** Opening Records supplied block **

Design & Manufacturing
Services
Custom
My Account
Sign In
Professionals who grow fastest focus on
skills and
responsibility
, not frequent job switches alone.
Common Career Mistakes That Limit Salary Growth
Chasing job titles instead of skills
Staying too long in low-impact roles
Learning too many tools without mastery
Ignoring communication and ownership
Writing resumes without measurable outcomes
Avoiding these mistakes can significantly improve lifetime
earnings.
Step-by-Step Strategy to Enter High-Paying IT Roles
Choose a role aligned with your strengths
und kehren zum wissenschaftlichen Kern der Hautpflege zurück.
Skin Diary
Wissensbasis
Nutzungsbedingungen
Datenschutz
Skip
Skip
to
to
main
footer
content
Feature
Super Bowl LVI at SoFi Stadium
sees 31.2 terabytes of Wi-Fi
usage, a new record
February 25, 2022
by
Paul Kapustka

** Closing Records supplied block **

What is needed: In full and word for word, output the entries.

Task result:
Design & Manufacturing
Services
Custom
My Account
Sign In
Professionals who grow fastest focus on
skills and
responsibility
, not frequent job switches alone.
Common Career Mistakes That Limit Salary Growth
Chasing job titles instead of skills
Staying too long in low-impact roles
Learning too many tools without mastery
Ignoring communication and ownership
Writing resumes without measurable outcomes
Avoiding these mistakes can significantly improve lifetime
earnings.
Step-by-Step Strategy to Enter High-Paying IT Roles
Choose a role aligned with your strengths
und kehren zum wissenschaftlichen Kern der Hautpflege zurück.
Skin Diary
Wissensbasis
Nutzungsbedingungen
Datenschutz
Skip
Skip
to
to
main
footer
content
Feature
Super Bowl LVI at SoFi Stadium
sees 31.2 terabytes of Wi-Fi
usage, a new record
February 25, 2022
by
Paul Kapustka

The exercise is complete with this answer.